Анна не могла ответить будущему мужу. Горло сжалось, дыхание перехватило, из глаз потекли слезы.

— Аня! Слышишь меня! Я хочу, чтобы у нас был ребенок! Аня! Я рад! Приезжай, мы все обсудим! Ты плачешь?

Алексей собрался и вышел из магазина. Он весело напевал детскую песенку про снег и иногда попрыгивал от переполняющих его чувств. Мороз раскрашивал щеки Алексея в розовый цвет, аккуратно вырисовывая ровные круги. Снег скрипел под ногами сегодня именно так, как он скрипел в детстве Алеши Волкова. Такой звук он слышал, когда неуверенно переставлял валенки, узнавая насколько можно доверять этому белому покрову, пробуя, не провалится ли он под ногами, не зашатается ли, не подведет ли. Снег был притоптан прохожими и скрипел надежно, по-настоящему.

Алексей думал о том, как хорошо жить, как важно жить, как нужно! Он знал, что все у него получится, что всего он достигнет. Люди, идущие навстречу, улыбались и вовсе не тому, что он криво надел шапку и маленькая бирка торчала над лбом, как рог единорога. Они улыбались ему в ответ. Сияние лица молодого мужчины отражалось вдруг, как солнце на хмурых сугробах, на унылых уставших физиономиях, заставляя расцветать и передавать полученное счастье обратно.

Алексей часто поддавался порыву чувств, совершал необдуманные, импульсивные поступки. Потом жалел. Никто из знакомых не воспринимал всерьез его быстрые решения и обещания. Они просили не отвечать сразу на просьбы, а подумать, все взвесить, отзвониться позже. Алексей знал и эту свою слабую черту. Он давно учился не торопиться, брать паузу. Но каждый раз, он был абсолютно уверен, что ничего не может измениться в его эмоциях и мыслях. В данный момент он любил Анну той первой любовью, почти безусловной. Он хотел восстановить семью и вместе воспитывать ребенка. Ему казалось, что Анна — единственная и неповторимая, что других женщин больше не существует на свете.

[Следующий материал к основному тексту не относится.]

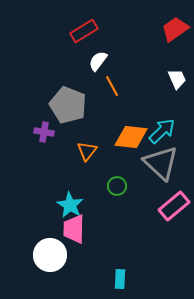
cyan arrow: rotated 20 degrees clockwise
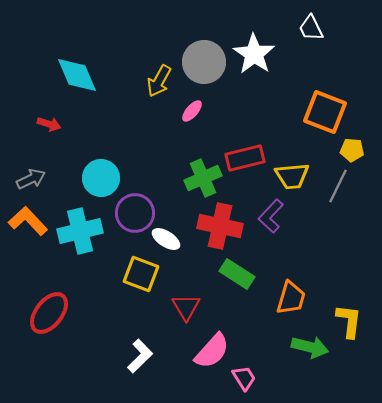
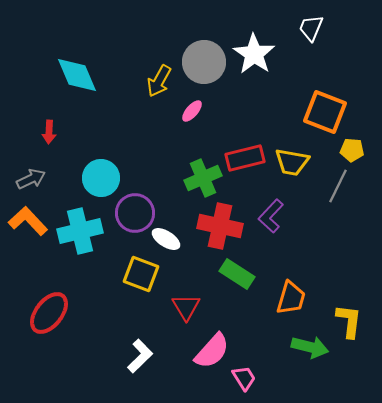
white trapezoid: rotated 48 degrees clockwise
red arrow: moved 8 px down; rotated 75 degrees clockwise
yellow trapezoid: moved 14 px up; rotated 15 degrees clockwise
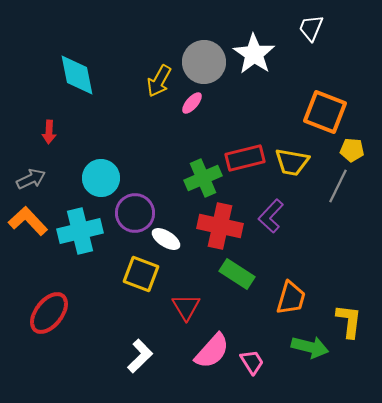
cyan diamond: rotated 12 degrees clockwise
pink ellipse: moved 8 px up
pink trapezoid: moved 8 px right, 16 px up
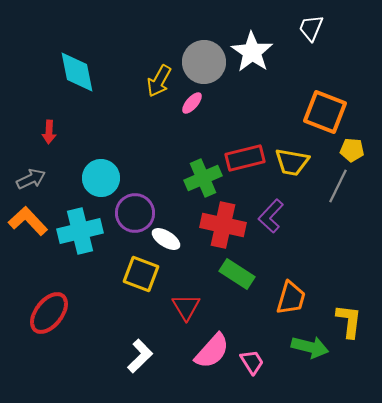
white star: moved 2 px left, 2 px up
cyan diamond: moved 3 px up
red cross: moved 3 px right, 1 px up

Но женщины существовали, и вот как раз одна из них проходила мимо. «Одна из них» практически для всех и каждого, но не для Алексея. Для него она была особенная и неповторимая женщина. Ее Алексей искал несколько лет.

Алексей до этой встречи хорошо представлял каждую часть лица незнакомки, но не мог собрать образ воедино, и от этого молодая женщина ускользала от его воображения.

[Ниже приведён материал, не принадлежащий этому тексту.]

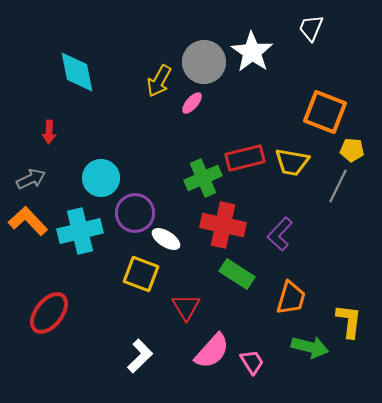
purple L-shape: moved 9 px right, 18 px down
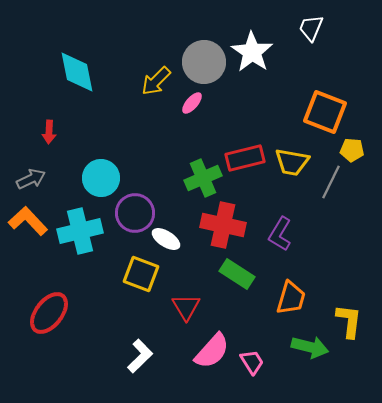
yellow arrow: moved 3 px left; rotated 16 degrees clockwise
gray line: moved 7 px left, 4 px up
purple L-shape: rotated 12 degrees counterclockwise
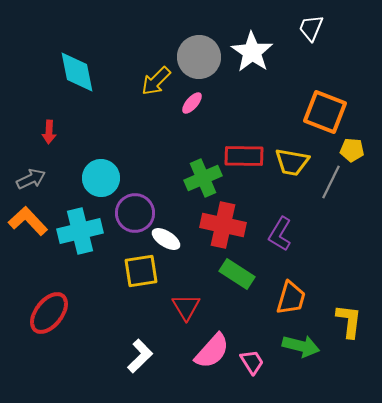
gray circle: moved 5 px left, 5 px up
red rectangle: moved 1 px left, 2 px up; rotated 15 degrees clockwise
yellow square: moved 3 px up; rotated 30 degrees counterclockwise
green arrow: moved 9 px left, 1 px up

Неумение синтезировать отдельные элементы в целое бывает при редких заболеваниях головного мозга. Проще сказать, человек видит на рисунке два круга, линию горизонтальную, вертикальную подлиннее, но не видит изображенного самоката. Все эти части картинки остаются частями. Такая способность утерялась именно с образом этой женщины, не оставляя возможности получить из деталей мозаики реальную картинку. Вот что происходило с Алексеем и этим лицом в его сознании.

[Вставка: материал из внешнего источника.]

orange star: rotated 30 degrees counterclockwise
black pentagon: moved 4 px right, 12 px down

Пластмассовые кусочки детской мозаики не имеют названия. Они могут быть разноцветными шестигранниками или гладкими кружками или даже квадратиками и треугольничками, но дать этим штучкам правильное наименование можно только сложив узор и получив какое-то изображение. Тогда смело называй картинку мозаикой. Пока детальки врозь — они существуют без имени. Алексей же мог представить прямой носик или миндалевидные глаза или четкие брови. Он даже пытался создать фоторобот, но в итоге выходило совсем не то, что должно было получиться. В отношении этого лица мыслительная операция синтез не работала. Не работала. Не работала.

Женщина проходила мимо, но продавец пуговиц не мог допустить, чтобы она так просто удалилась от него, оставив размытые воспоминания. Алексей не отрывая глаз от очаровательной незнакомки, повернулся и пошел следом за ней. Информация о беременности жены, принесшая с собой детскую радость и особое настроение, быстро выветрилась. Алексей догонял прибавившую шага женщину. Сейчас ему было не до ребенка и уж тем более не до Анны.